Find the full 16-page report here.

Find the two-page summary report here.

Find the press release here.

NETWORK FOR PUBLIC EDUCATION MOUNTING A CAMPAIGN TO DEFEAT BETSY DEVOS AS SECRETARY OF EDUCATION

1/6/2017

Senate hearings on the affirmation of Betsy DeVos as Secretary of Education commence on January 11, 2017. Many educators have grave worries about Mrs. DeVos.  See “ A Sobering Look at What Betsy DeVos Did to Education in Michigan – and What She Might Do as Secretary of Education” from The Answer Sheet in The Washington Post and “Betsy DeVos and God’s Plan for Schools” in the Dec. 13, 2016 New York Times.
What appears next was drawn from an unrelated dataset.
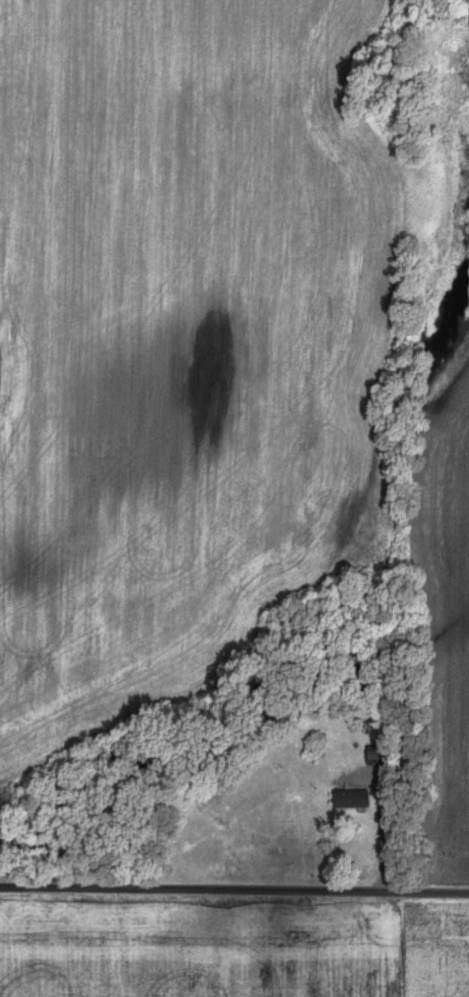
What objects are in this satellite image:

Network for Public Education is mounting a marketing campaign and encouraging educators and different involved residents to contact their Senator.  Find a pattern letter and the addresses of all Senators at  https://actionnetwork.org/letters/tell-your-senator-to-vote-no-for-betsy-devos?source=facebook&. Or write your own letter, in your own words.

Another alternative is to name 202-225-3121 and be related with any congressional member, each Senators and Members of the House of Representatives. Tell the staffer who solutions that you are hostile to Mrs. DeVos’ affirmation as Secretary of Education.  They will ask for your identify and zip code and tally your name as a “yay” or “nay.”